Isilon - headquartered in Seattle, Wash - designs and sells clustered storage systems and software for digital content. Unsurprisingly, EMC plans to leverage the companys storage infrastructure tech to help support cloud computing services.
Apple Insider has previously reported that Apple is creating an indigenous digital locker service for cloud-based storage of media and content. Such a service would allow users to stream music and download images from a centralized server.
Nevertheless, it should be noted that todays report makes no mention of the 12 petabytes being used for cloud services.

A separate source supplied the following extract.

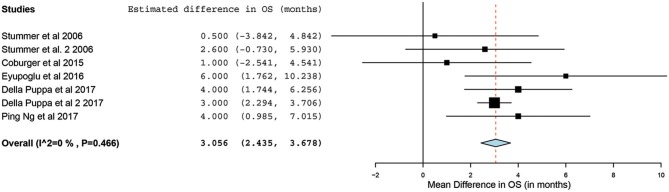
Forest plot graph representing the meta-analysis of mean difference in overall survival (95% confidence interval [CI]) among patients with primary high-grade glioma treated using 5-aminolevulinic acid–guided surgical resection vs. conventional microsurgical resection. Used with permission from Barrow Neurological Institute, Phoenix, Arizona.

Still, Apple is likely to launch a cloud-based streaming music and video service in the future, if only to compete against Amazons cloud-powered storage plan - which leverages the speed and redundancy of Amazon's massive Amazon Web Services (AWS) infrastructure.
As SCB previously reported, CloudDrive, CloudPlayer for Web, and CloudPlayer for Android represent the first consumer-oriented cloud offering from the e-commerce giant turned cloud provider.
The services allow users to store whatever files they want into the cloud, with a heavy focus on music. Customers start out with 5 GB free to use however they want. When an Amazon MP3 album is purchased, that space is automatically upgraded to 20 GB free for the first year. In addition, all Amazon MP3 purchases (saved directly to CloudDrive) are stored for free and do not count against your overall quota.